Selected text

- Directed by: Richard Hobert
- Written by: Richard Hobert
- Produced by: Peter Possne
- Music by: Björn Hallman
- Distributed by: Sveriges Television Film i Väst Sonet Film
- Release date: 4 October 2002 (Sweden);
- Running time: 118 minutes
- Countries: Sweden, Norway
- Languages: Swedish, Norwegian

= Everybody Loves Alice =

Everybody Loves Alice (Alla älskar Alice) is a Swedish drama film which was released to cinemas in Sweden on 4 October 2002.

==Plot==
Alice lives in a house with her brother, Pontus and parents, Johan and Lotta. It is revealed that Lotta doesn't love Johan and has also been having an affair. He later moves and lives with his "new" lover, Anna, who has a son called Patrik, a classmate of Alice.

The film includes Alice's problems dealing with Anna and her feelings of isolation.

Objective
Extract the passage of the film text between "Everybody Loves Alice (Alla" and "feelings of isolation.", inclusive. The listing that comes next has no connection to the film text above.

Extracted data entries

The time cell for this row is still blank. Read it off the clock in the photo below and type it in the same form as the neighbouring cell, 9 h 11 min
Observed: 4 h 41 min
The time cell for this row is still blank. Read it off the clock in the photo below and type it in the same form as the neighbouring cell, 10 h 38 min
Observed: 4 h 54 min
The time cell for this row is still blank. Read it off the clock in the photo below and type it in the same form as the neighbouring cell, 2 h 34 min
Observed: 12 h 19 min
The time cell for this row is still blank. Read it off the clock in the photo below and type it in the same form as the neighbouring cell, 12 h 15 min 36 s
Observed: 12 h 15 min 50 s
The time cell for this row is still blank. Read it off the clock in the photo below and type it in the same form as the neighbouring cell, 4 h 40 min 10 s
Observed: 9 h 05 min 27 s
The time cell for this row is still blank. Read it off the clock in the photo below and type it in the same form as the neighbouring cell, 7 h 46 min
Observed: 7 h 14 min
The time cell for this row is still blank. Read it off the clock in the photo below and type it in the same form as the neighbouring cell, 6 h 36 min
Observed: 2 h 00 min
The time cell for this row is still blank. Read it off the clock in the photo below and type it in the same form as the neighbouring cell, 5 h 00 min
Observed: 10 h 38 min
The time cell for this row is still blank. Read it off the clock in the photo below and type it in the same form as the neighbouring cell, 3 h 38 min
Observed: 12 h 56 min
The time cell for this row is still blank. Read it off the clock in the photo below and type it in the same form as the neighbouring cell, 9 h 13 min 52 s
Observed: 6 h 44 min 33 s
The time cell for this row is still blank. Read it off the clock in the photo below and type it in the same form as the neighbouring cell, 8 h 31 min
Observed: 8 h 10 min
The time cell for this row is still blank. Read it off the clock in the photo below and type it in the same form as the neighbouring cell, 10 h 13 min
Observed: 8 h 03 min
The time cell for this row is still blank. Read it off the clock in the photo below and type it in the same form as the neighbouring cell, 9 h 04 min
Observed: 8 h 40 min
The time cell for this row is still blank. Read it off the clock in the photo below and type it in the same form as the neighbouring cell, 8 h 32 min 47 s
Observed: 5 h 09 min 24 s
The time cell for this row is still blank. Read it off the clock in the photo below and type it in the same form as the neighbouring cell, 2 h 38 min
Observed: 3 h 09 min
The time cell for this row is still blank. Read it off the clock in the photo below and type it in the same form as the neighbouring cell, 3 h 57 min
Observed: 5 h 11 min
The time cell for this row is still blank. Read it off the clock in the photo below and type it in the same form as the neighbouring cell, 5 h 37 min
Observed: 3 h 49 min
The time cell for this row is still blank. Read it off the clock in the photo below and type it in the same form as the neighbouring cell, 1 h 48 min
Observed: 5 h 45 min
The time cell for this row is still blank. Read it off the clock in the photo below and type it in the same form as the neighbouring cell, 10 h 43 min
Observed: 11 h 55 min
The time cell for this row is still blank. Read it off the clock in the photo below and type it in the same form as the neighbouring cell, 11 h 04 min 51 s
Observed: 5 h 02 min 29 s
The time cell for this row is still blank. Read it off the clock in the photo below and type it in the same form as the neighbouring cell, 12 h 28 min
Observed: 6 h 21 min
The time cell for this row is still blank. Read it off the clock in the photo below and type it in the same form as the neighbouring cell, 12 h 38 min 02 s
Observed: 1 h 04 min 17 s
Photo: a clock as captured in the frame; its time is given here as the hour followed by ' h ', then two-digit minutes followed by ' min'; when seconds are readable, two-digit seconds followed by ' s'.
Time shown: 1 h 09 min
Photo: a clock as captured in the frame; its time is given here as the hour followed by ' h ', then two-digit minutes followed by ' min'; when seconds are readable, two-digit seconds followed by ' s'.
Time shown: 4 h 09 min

Solution
Everybody Loves Alice (Alla älskar Alice) is a Swedish drama film which was released to cinemas in Sweden on 4 October 2002.

==Plot==
Alice lives in a house with her brother, Pontus and parents, Johan and Lotta. It is revealed that Lotta doesn't love Johan and has also been having an affair. He later moves and lives with his "new" lover, Anna, who has a son called Patrik, a classmate of Alice.

The film includes Alice's problems dealing with Anna and her feelings of isolation.